It’s Only Love: Unblurring The Lines of Consent and Victim Blaming
When it comes to sexual abuse, the people who should be ashamed are those who shame the victims
Like most Canadian music lovers I’ve been a fan of Jian Ghomeshi’s for a long time and recognize his position and importance in our country’s culture. His interviews are always interesting and entertaining and I always assumed he was a stand up guy based on his radio personality. By now, you’ve probably heard about the accusations against him that cost him his job. I myself have been following these allegations for the last year or more.
I think it’s generally hard for a population to accept when a beloved cultural icon falls from grace and that has absolutely proven to be true in this case. It really feels like that’s all anyone is talking about ever since the news broke last week and there’s a clear divide between those who believe the allegations against Jian and those who don’t. I’ve seen and heard all types of commentary regarding this case but perhaps the most disturbing of all is the rampant amount of victim blaming and total denial of giving these women, at the very least, the benefit of the doubt. So far there isn’t much evidence that suggests that these women should not be believed. Except, of course, Mr. Ghomeshi’s word.

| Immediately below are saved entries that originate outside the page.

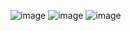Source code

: ![image](https://user-images.githubusercontent.com/113756535/217333257-efb8fb8b-88ba-4b42-bf2d-06dce25f3409.png)
![image](https://user-images.githubusercontent.com/113756535/217333326-e6dc16bd-fbf7-4fcd-b2d1-071f51c395a1.png)
![image](https://user-images.githubusercontent.com/113756535/217333386-c82e4a16-db8f-434f-aa5f-7f2127c776f4.png)
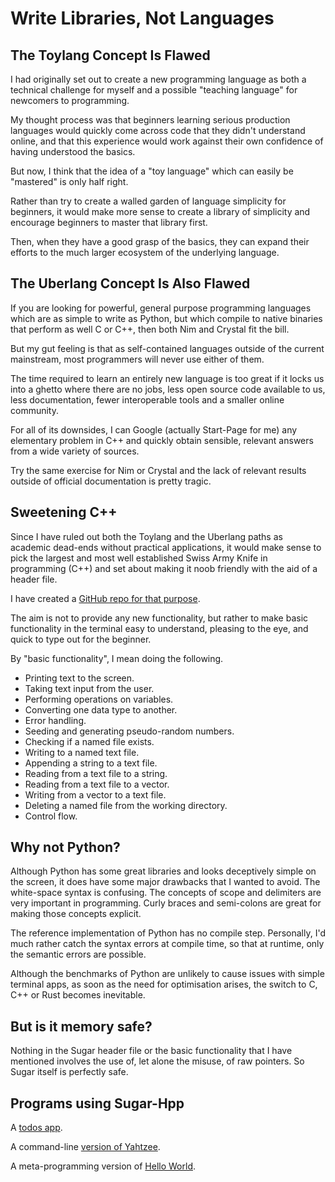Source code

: # Write Libraries, Not Languages

## The Toylang Concept Is Flawed

I had originally set out to create a new programming language as both a technical challenge for myself and a possible "teaching language" for newcomers to programming.

My thought process was that beginners learning serious production languages would quickly come across code that they didn't understand online, and that this experience would work against their own confidence of having understood the basics.

But now, I think that the idea of a "toy language" which can easily be "mastered" is only half right.

Rather than try to create a walled garden of language simplicity for beginners, it would make more sense to create a library of simplicity and encourage beginners to master that library first.

Then, when they have a good grasp of the basics, they can expand their efforts to the much larger ecosystem of the underlying language.

## The Uberlang Concept Is Also Flawed

If you are looking for powerful, general purpose programming languages which are as simple to write as Python, but which compile to native binaries that perform as well C or C++, then both Nim and Crystal fit the bill.

But my gut feeling is that as self-contained languages outside of the current mainstream, most programmers will never use either of them.

The time required to learn an entirely new language is too great if it locks us into a ghetto where there are no jobs, less open source code available to us, less documentation, fewer interoperable tools and a smaller online community.

For all of its downsides, I can Google (actually Start-Page for me) any elementary problem in C++ and quickly obtain sensible, relevant answers from a wide variety of sources.

Try the same exercise for Nim or Crystal and the lack of relevant results outside of official documentation is pretty tragic.

## Sweetening C++ 

Since I have ruled out both the Toylang and the Uberlang paths as academic dead-ends without practical applications, it would make sense to pick the largest and most well established Swiss Army Knife in programming (C++) and set about making it noob friendly with the aid of a header file.

I have created a [GitHub repo for that purpose](https://github.com/sammi-turner/Sugar-Hpp).

The aim is not to provide any new functionality, but rather to make basic functionality in the terminal easy to understand, pleasing to the eye, and quick to type out for the beginner.

By "basic functionality", I mean doing the following.

* Printing text to the screen.
* Taking text input from the user.
* Performing operations on variables.
* Converting one data type to another.
* Error handling.
* Seeding and generating pseudo-random numbers.
* Checking if a named file exists.
* Writing to a named text file.
* Appending a string to a text file.
* Reading from a text file to a string.
* Reading from a text file to a vector.
* Writing from a vector to a text file.
* Deleting a named file from the working directory.
* Control flow.

## Why not Python?

Although Python has some great libraries and looks deceptively simple on the screen, it does have some major drawbacks that I wanted to avoid.
The white-space syntax is confusing. The concepts of scope and delimiters are very important in programming. Curly braces and semi-colons are great for making those concepts explicit.

The reference implementation of Python has no compile step. Personally, I'd much rather catch the syntax errors at compile time, so that at runtime, only the semantic errors are possible.

Although the benchmarks of Python are unlikely to cause issues with simple terminal apps, as soon as the need for optimisation arises, the switch to C, C++ or Rust becomes inevitable.

## But is it memory safe?

Nothing in the Sugar header file or the basic functionality that I have mentioned involves the use of, let alone the misuse, of raw pointers. So Sugar itself is perfectly safe.

## Programs using Sugar-Hpp

A [todos app](https://github.com/sammi-turner/Sugar-Todos).

A command-line [version of Yahtzee](https://github.com/sammi-turner/Sugar-Yahtzee).

A meta-programming version of [Hello World](https://github.com/sammi-turner/Hello-Metaworld).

I myself would prefer not to disclose where I stand in all of this because just thinking about going into detail about it gives me a migraine and I could probably write you a bible. Nobody has time for that! But what I will say is that I am deeply bothered by the stance a lot of people seem to have on sexual abuse. It’s disappointing just how behind society seems to be on the topic of abuse and even more disappointing to me that it doesn’t stop these same people from voicing their half-educated opinions.
Let me spell it out for you: no matter what side of the debate you’re on, it’s absolutely never okay to suggest that a person deserves any type of abuse. No matter what, no matter who, abuse is abuse. There is no grey area when it comes to using your perceived or real power over somebody else to harm them. Abuse is intentional — although not always premeditated and sometimes not even recognized as abuse by the actual abuser, it is a choice. You have to think for at least a fraction of a moment that you have the right to act upon the ideas your brain comes up with before you actually ever see them through. So before you decide that it depends on the details, circumstances or identities of the people involved you need to take a seat and reevaluate why you think this way.
It doesn’t matter what someone’s sexual preferences are, whether or not substances were involved, whether or not they have a relationship with their abuser or didn’t know them until the incident. And when it comes to power trips or violence within the context of a sexual encounter (usually with the exception of some BDSM practices, which Jian has used as his defense but, again, my written opinion on this could go on forever) you can’t tell me that it’s justifiable. When someone is trusting you with their body, which is one of the times when a human being is most vulnerable, it’s completely deplorable to take advantage of them in ways they didn’t consent to. Their guard is down, it’s not fair game.
The bottom line is that where consent doesn’t exist, a sex crime does. If nine different and completely unrelated women are coming forward to cry foul about the same man I’d like to think that we as a society could at the very least listen before writing them off, considering how hard it is to not only have gone through it to begin with but also how notoriously difficult it is to have these allegations taken seriously at all. We should stop asking what a victim must have done to afford themselves such a fate and instead ask what kind of people we are collectively defending when we make those types of inquiries.